Most modern transient surveys detect variability via difference imaging, by subtracting a template observation to reveal objects that have changed in brightness since then. This is a complex process, as PSFs must be matched between images, and differential background corrected for. For various approaches to this, see Alard and Lupton (1999), Becker (2015), and Zackay (2016).

Example cutout of a GOTO difference image - centred on the comet C/2017 K2 which appears as a positive flux residual. Note the subtraction residuals of the bright stars present.

The vast majority of detections in this 'difference' image are merely artifacts of the process, arising from imperfect PSF matching or bad subtractions. There are also clear artifacts from bright stars, and cosmic rays that have been broadened into PSF-like shapes by convolution with the PSF-matching kernel.

The real-bogus problem

With the high rates of false positives via the difference imaging method, how can we detect transients in real-time, with minimal human effort, and maximal recovery of real objects? This is where machine learning can help! By training a classifier on metadata of difference image detections with labels of positive (real) or negative (bogus), we can create a fully automated classifier to remove the majority of spurious detections.

Deep learning-based techniques currently lead this, which can represent far more complex decision boundaries than simple machine learning, and features are learned automatically via the process. Our new classifier is based on a convolutional neural network architecture, which we optimise in contrast to other works via hyperparameter tuning.

Performance

To verify real-world performance, we built a test set of over 700 spectroscopically confirmed transients seen in GOTO commissioning data via the TNS. We obtain a balanced accuracy of 97.2%, broadly in line with the scores we obtain on the test set (see below). We use subsets of this to check the consistency of performance with changing magnitude and host offset, plotted below:

Of particular interest: >30% improvement in recovery of faint (>19.5) transients, ~14% improvement in recovery of nuclear transients over a classifier trained purely on minor planets.

Recovery rate (TPR) as a function of GOTO discovery magnitude at a fixed real-bogus threshold of 0.5. The dashed line indicates the performance of a classifier with a similarly sized training set, but with only minor planet detections.

Error bars are derived directly from the classifier score posteriors. The number of detections per bin is written below each bar. The sharp drop in the number of detections beyond 𝐿 ∼ 19.5
is associated with the median 5-sigma limiting magnitude of the GOTO prototype, thus expected

Recovery rate of transients that can be reliably associated with a host galaxy (as cross-matched with WISExSuperCosmos)as a function of host offset. As above, error bars are derived from the classifier score posteriors, and a similarly-sized minor planet-based classifier is plotted for comparison.
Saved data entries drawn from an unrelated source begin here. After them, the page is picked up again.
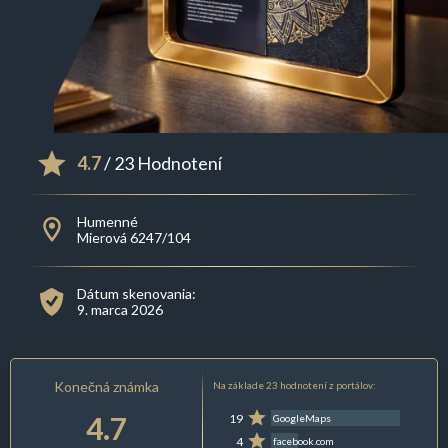
4.7
/ 23 Hodnotení
Humenné
Mierová 6247/104
Dátum skenovania:
9. marca 2026
Konečná známka
Na základe 23 hodnotení z portálov:
4.7
19
GoogleMaps
4
facebook.com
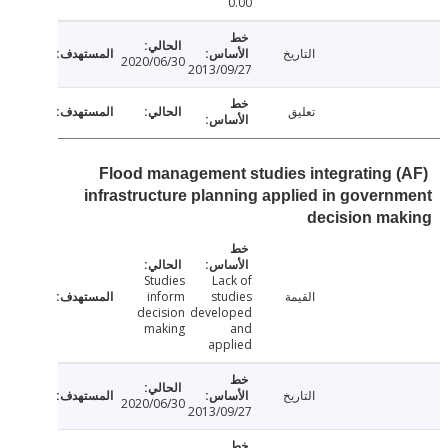
0.00
التاريخ
2020/06/30
2013/09/27
تعليق
(AF) Flood management studies integrating
infrastructure planning applied in gover
decision ma
Studies
Lack of
القيمة
studies
inform
decision
developed
making
and
applied
التاريخ
2020/06/30
2013/09/27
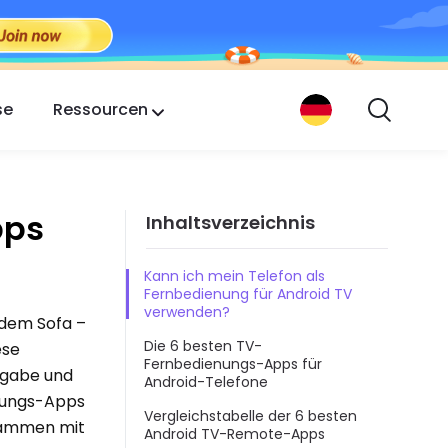
se
Ressourcen
pps
Inhaltsverzeichnis
Kann ich mein Telefon als
Fernbedienung für Android TV
verwenden?
dem Sofa –
Die 6 besten TV-
ese
Fernbedienungs-Apps für
ngabe und
Android-Telefone
enungs-Apps
Vergleichstabelle der 6 besten
usammen mit
Android TV-Remote-Apps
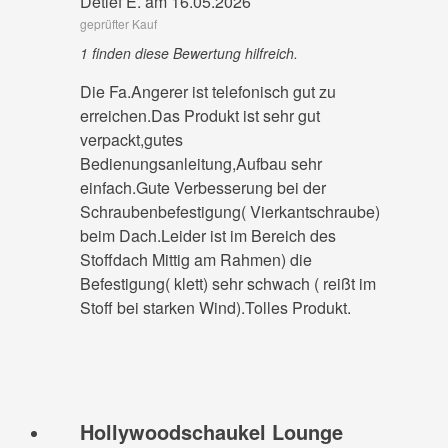
Detlef E. am 16.05.2026
geprüfter Kauf
1 finden diese Bewertung hilfreich.
Die Fa.Angerer ist telefonisch gut zu
erreichen.Das Produkt ist sehr gut
verpackt,gutes
Bedienungsanleitung,Aufbau sehr
einfach.Gute Verbesserung bei der
Schraubenbefestigung( Vierkantschraube)
beim Dach.Leider ist im Bereich des
Stoffdach Mittig am Rahmen) die
Befestigung( klett) sehr schwach ( reißt im
Stoff bei starken Wind).Tolles Produkt.
Hollywoodschaukel Lounge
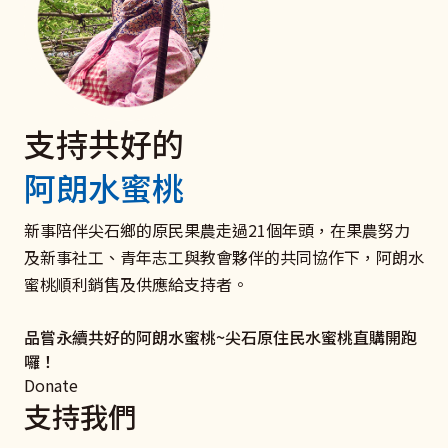
支持共好的
電子發票 捐款愛心碼102
聘僱移工家庭
捐款支持《扶原民‧救弱勢》
阿朗水蜜桃
我們有愛心碼囉
與移工共好服務
衛部救字第1141363166號
愛心一領二 愛心不落後 聚沙可成塔
打造雇主放心移工安心的新勞雇關係！ 聯絡新事社會服
助原住民弱勢及受災家庭和青少年培力學習，迎向未來，
新事陪伴尖石鄉的原民果農走過21個年頭，在果農努力
務中心，了解更多關於良好雇主和移工溝通、勞雇關係促
翻轉命運。
及新事社工、青年志工與教會夥伴的共同協作下，阿朗水
我要捐款
進、相關法律及資源的資訊吧！
蜜桃順利銷售及供應給支持者。
立即行動
了解更多
品嘗永續共好的阿朗水蜜桃~尖石原住民水蜜桃直購開跑
囉！
Donate
支持我們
There is a marked improvement in the recovery rate for very small host offsets, particularly for nuclear transients.

Test set performance

As is normal with ML approaches, we reserve 10% of our training dataset as a held-out test set, to confirm accuracy on data that has not yet been 'seen' by the classifier.

This shows excellent performance, attaining balanced accuracies of 99.49% and 99.19% (F1 score: 0.9925) on the minor planet and synthetic transient test datasets respectively after extensive hyperparameter tuning.